Endlich! Wir hatten wieder ein Skandälchen: Thilo Sarrazin hat „Kopftuchmädchen“ gesagt. „Skandalös“ und „rechtsradikal“ sollte sein Interview mit der Kulturzeitschrift Lettre International gewesen sein, er wurde als „bornierter Ignorant“ tituliert. Ein türkischer Zentralbanker war sich indes nicht zu schade, seinen Gott um mehr Verstand für den deutschen Bundesbanker anzuflehen.
Die erwartbaren Beißreflexe diverser Zeitungen, Politiker und sonst irgendwie Berufenen waren sicherlich einkalkuliert, schließlich erlebt der 64jährige sie nicht zum ersten Mal. Und das Vorstandsmitglied der Deutschen Bundesbank muß sicherlich nicht um seinen „Job“ bangen. Sollte er ihn verlieren, fände sich für den leistungsstarken Volkswirt doch sicher eine andere Anstellung. Wirtschaftlich kann er es sich erlauben, seinen Gedanken freien Lauf zu lassen.

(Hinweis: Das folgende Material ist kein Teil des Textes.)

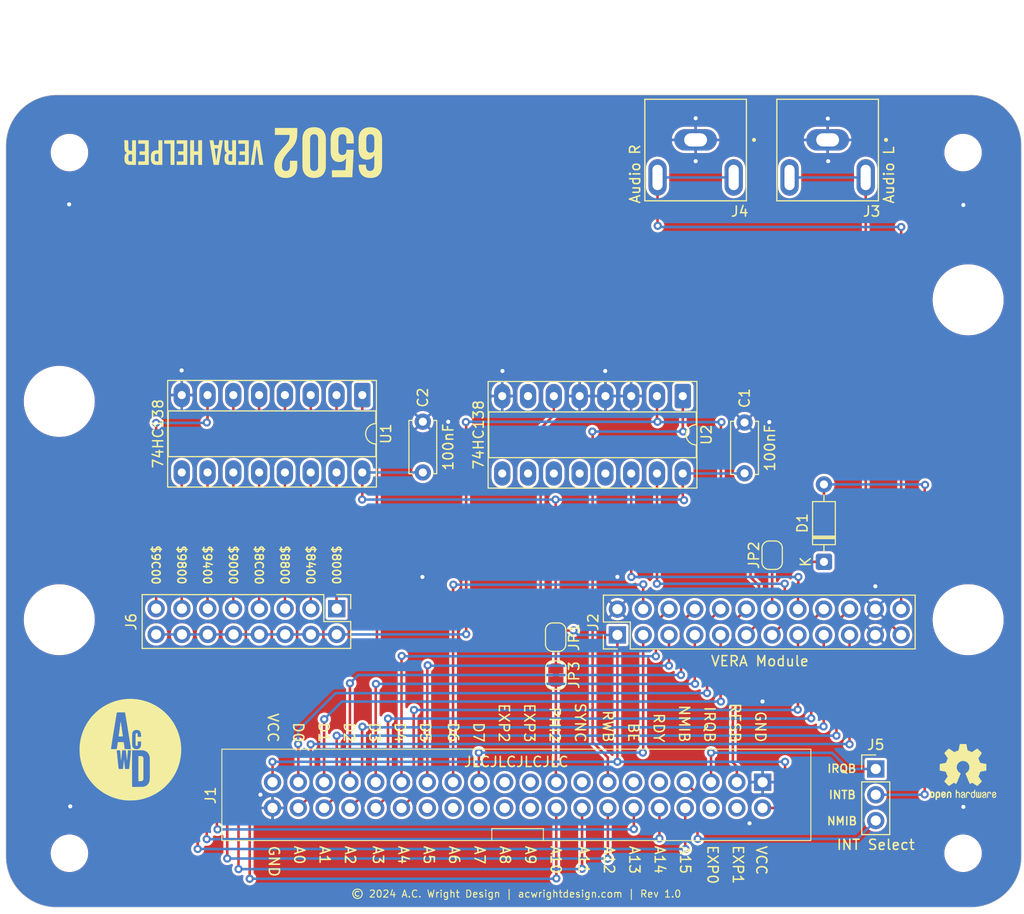
<source format=kicad_pcb>
(kicad_pcb
	(version 20241229)
	(generator "pcbnew")
	(generator_version "9.0")
	(general
		(thickness 1.6)
		(legacy_teardrops no)
	)
	(paper "USLetter")
	(title_block
		(title "6502 VERA Helper")
		(date "2025-11-04")
		(rev "1.0")
		(company "A.C. Wright Design")
	)
	(layers
		(0 "F.Cu" signal "Top")
		(2 "B.Cu" signal "Bottom")
		(9 "F.Adhes" user "F.Adhesive")
		(11 "B.Adhes" user "B.Adhesive")
		(13 "F.Paste" user)
		(15 "B.Paste" user)
		(5 "F.SilkS" user "F.Silkscreen")
		(7 "B.SilkS" user "B.Silkscreen")
		(1 "F.Mask" user)
		(3 "B.Mask" user)
		(17 "Dwgs.User" user "User.Drawings")
		(19 "Cmts.User" user "User.Comments")
		(21 "Eco1.User" user "User.Eco1")
		(23 "Eco2.User" user "User.Eco2")
		(25 "Edge.Cuts" user)
		(27 "Margin" user)
		(31 "F.CrtYd" user "F.Courtyard")
		(29 "B.CrtYd" user "B.Courtyard")
		(35 "F.Fab" user)
		(33 "B.Fab" user)
	)
	(setup
		(pad_to_mask_clearance 0)
		(allow_soldermask_bridges_in_footprints no)
		(tenting front back)
		(grid_origin 70.8011 157.3136)
		(pcbplotparams
			(layerselection 0x00000000_00000000_55555555_5755f5ff)
			(plot_on_all_layers_selection 0x00000000_00000000_00000000_00000000)
			(disableapertmacros no)
			(usegerberextensions no)
			(usegerberattributes no)
			(usegerberadvancedattributes no)
			(creategerberjobfile no)
			(dashed_line_dash_ratio 12.000000)
			(dashed_line_gap_ratio 3.000000)
			(svgprecision 4)
			(plotframeref no)
			(mode 1)
			(useauxorigin no)
			(hpglpennumber 1)
			(hpglpenspeed 20)
			(hpglpendiameter 15.000000)
			(pdf_front_fp_property_popups yes)
			(pdf_back_fp_property_popups yes)
			(pdf_metadata yes)
			(pdf_single_document no)
			(dxfpolygonmode yes)
			(dxfimperialunits yes)
			(dxfusepcbnewfont yes)
			(psnegative no)
			(psa4output no)
			(plot_black_and_white yes)
			(sketchpadsonfab no)
			(plotpadnumbers no)
			(hidednponfab no)
			(sketchdnponfab yes)
			(crossoutdnponfab yes)
			(subtractmaskfromsilk no)
			(outputformat 1)
			(mirror no)
			(drillshape 0)
			(scaleselection 1)
			(outputdirectory "../../Production/Prototype Card/Rev 1.1/")
		)
	)
	(net 0 "")
	(net 1 "GND")
	(net 2 "VCC")
	(net 3 "Net-(D1-A)")
	(net 4 "~{INT}")
	(net 5 "A1")
	(net 6 "unconnected-(J1-Pin_11-Pad11)")
	(net 7 "PHI2")
	(net 8 "A11")
	(net 9 "D4")
	(net 10 "RWB")
	(net 11 "D0")
	(net 12 "unconnected-(J1-Pin_6-Pad6)")
	(net 13 "NMIB")
	(net 14 "A12")
	(net 15 "unconnected-(J1-Pin_9-Pad9)")
	(net 16 "A3")
	(net 17 "D7")
	(net 18 "unconnected-(J1-Pin_19-Pad19)")
	(net 19 "unconnected-(J1-Pin_4-Pad4)")
	(net 20 "D6")
	(net 21 "A14")
	(net 22 "A13")
	(net 23 "A2")
	(net 24 "D1")
	(net 25 "A15")
	(net 26 "unconnected-(J1-Pin_26-Pad26)")
	(net 27 "A0")
	(net 28 "A10")
	(net 29 "IRQB")
	(net 30 "unconnected-(J1-Pin_15-Pad15)")
	(net 31 "unconnected-(J1-Pin_21-Pad21)")
	(net 32 "unconnected-(J1-Pin_20-Pad20)")
	(net 33 "unconnected-(J1-Pin_24-Pad24)")
	(net 34 "D2")
	(net 35 "RESB")
	(net 36 "unconnected-(J1-Pin_22-Pad22)")
	(net 37 "D3")
	(net 38 "A4")
	(net 39 "D5")
	(net 40 "unconnected-(J1-Pin_28-Pad28)")
	(net 41 "CSB")
	(net 42 "AUDIOL")
	(net 43 "AUDIOR")
	(net 44 "RB")
	(net 45 "WB")
	(net 46 "/$9400")
	(net 47 "/$9000")
	(net 48 "/$8400")
	(net 49 "/$8000")
	(net 50 "/$9800")
	(net 51 "/$8800")
	(net 52 "/$8C00")
	(net 53 "/$9C00")
	(net 54 "Net-(JP1-B)")
	(net 55 "unconnected-(U2-~{Y6}-Pad9)")
	(net 56 "unconnected-(U2-~{Y3}-Pad12)")
	(net 57 "unconnected-(U2-~{Y2}-Pad13)")
	(net 58 "unconnected-(U2-~{Y5}-Pad10)")
	(net 59 "unconnected-(U2-~{Y7}-Pad7)")
	(net 60 "unconnected-(U2-~{Y4}-Pad11)")
	(footprint "Symbol:OSHW-Logo2_7.3x6mm_SilkScreen" (layer "F.Cu") (at 159.8011 144.3136))
	(footprint "Connector_PinHeader_2.54mm:PinHeader_1x03_P2.54mm_Vertical" (layer "F.Cu") (at 151.2011 144.0136))
	(footprint "Package_DIP:DIP-16_W7.62mm_Socket_LongPads" (layer "F.Cu") (at 100.6411 107.1936 -90))
	(footprint "A.C. Wright Logo:A.C. Wright Logo 10mm" (layer "F.Cu") (at 77.8011 142.1136))
	(footprint (layer "F.Cu") (at 70.8011 129.3136))
	(footprint "Connector_PinHeader_2.54mm:PinHeader_2x12_P2.54mm_Vertical" (layer "F.Cu") (at 125.7611 130.8136 90))
	(footprint "Capacitor_THT:C_Disc_D5.0mm_W2.5mm_P5.00mm" (layer "F.Cu") (at 106.6011 114.8136 90))
	(footprint "MountingHole:MountingHole_3.2mm_M3" (layer "F.Cu") (at 159.8011 83.3136))
	(footprint (layer "F.Cu") (at 70.8011 107.8136))
	(footprint "6502 Parts:SWITCHCRAFT_PJRAN1X1U02X" (layer "F.Cu") (at 133.4636 82.0636 180))
	(footprint "6502 Parts:6502 Bus Connector" (layer "F.Cu") (at 140.0611 145.3136 -90))
	(footprint (layer "F.Cu") (at 160.3011 97.8136))
	(footprint "6502 Logos:6502 VERA Helper 5mm" (layer "F.Cu") (at 82.6011 83.3136 180))
	(footprint "6502 Parts:SWITCHCRAFT_PJRAN1X1U02X" (layer "F.Cu") (at 146.4636 82.0636 180))
	(footprint "Jumper:SolderJumper-2_P1.3mm_Bridged_RoundedPad1.0x1.5mm" (layer "F.Cu") (at 141.0011 122.9636 90))
	(footprint "MountingHole:MountingHole_3.2mm_M3" (layer "F.Cu") (at 159.8011 152.3136))
	(footprint "Connector_PinHeader_2.54mm:PinHeader_2x08_P2.54mm_Vertical" (layer "F.Cu") (at 98.1211 128.2236 -90))
	(footprint "Package_DIP:DIP-16_W7.62mm_Socket_LongPads"
		(layer "F.Cu")
		(uuid "71ad9ede-2ea6-4474-82a5-e8ec74bcf940")
		(at 132.2011 107.2936 -90)
		(descr "16-lead though-hole mounted DIP package, row spacing 7.62mm (300 mils), Socket, LongPads")
		(tags "THT DIP DIL PDIP 2.54mm 7.62mm 300mil Socket LongPads")
		(property "Reference" "U2"
			(at 3.81 -2.33 90)
			(layer "F.SilkS")
			(uuid "17718ada-d641-45d2-bda0-2af23afc8201")
			(effects
				(font
					(size 1 1)
					(thickness 0.15)
				)
			)
		)
		(property "Value" "74HC138"
			(at 3.81 20.11 90)
			(layer "F.SilkS")
			(uuid "f0ab472d-5c73-4b16-a887-980be51cec22")
			(effects
				(font
					(size 1 1)
					(thickness 0.15)
				)
			)
		)
		(property "Datasheet" "http://www.ti.com/lit/ds/symlink/cd74hc238.pdf"
			(at 0 0 90)
			(layer "F.Fab")
			(hide yes)
			(uuid "65ddb839-52be-4685-be46-487c821c5839")
			(effects
				(font
					(size 1.27 1.27)
					(thickness 0.15)
				)
			)
		)
		(property "Description" "3-to-8 line decoder/multiplexer inverting, DIP-16/SOIC-16/SSOP-16"
			(at 0 0 90)
			(layer "F.Fab")
			(hide yes)
			(uuid "eabaa0a7-6da5-4e9f-b848-f44aa08d3f11")
			(effects
				(font
					(size 1.27 1.27)
					(thickness 0.15)
				)
			)
		)
		(property "LCSC" "C5602"
			(at 0 0 270)
			(unlocked yes)
			(layer "F.Fab")
			(hide yes)
			(uuid "19dd2497-077a-4609-adf5-4509a64a9cfb")
			(effects
				(font
					(size 1 1)
					(thickness 0.15)
				)
			)
		)
		(property ki_fp_filters "DIP*W7.62mm* SOIC*3.9x9.9mm*P1.27mm* SSOP*5.3x6.2mm*P0.65mm*")
		(path
... [676904 chars truncated]
</source>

Doch Sarrazin repräsentiert nicht nur sich selbst, sondern auch die Deutsche Bundesbank. Und die ist berechtigterweise um Konsens und Verschwiegenheit bemüht. Vielleicht hätte er die – sachlich richtigen – Inhalte seines Interviews mit Lettre International höflicher, diplomatischer ausdrücken sollen?
Seine Worte wären verpufft
Andererseits: Was hätte er mit Zurückhaltung bewirkt? Wer hat Lettre International bis zum Tag X des Interviews gekannt, geschweige denn gelesen? Politisch korrekte Worte wären verpufft, sie hätten höchstens für vereinzeltes Naserümpfen gesorgt: Bei den einen ob ihres Inhalts, bei den anderen ob ihrer verklausulierten Weichheit. Und vor allem: Wer sonst hat eine vergleichbare Wirkung in der Öffentlichkeit und äußert sich derartig deutlich?
Wenn den politisch Verantwortlichen die Erkenntnisfähigkeit oder der Schneid fehlt, sich zu artikulieren, dann muß wohl einer wie Sarrazin aus der Reihe tanzen. Angesichts der tatsächlich vorhandenen Probleme in Sachen Ausländer-Integration, und angesichts des Schweigens vieler anderer, tat sein Tabubruch wohl not.
Und letztlich sagte er nur das, was nach zweieinhalb Pils selbst westdeutschen Jusos über die Lippen kommt: Wir haben ein Problem. Wir müssen offen darüber reden. Wir müssen handeln. Punkt.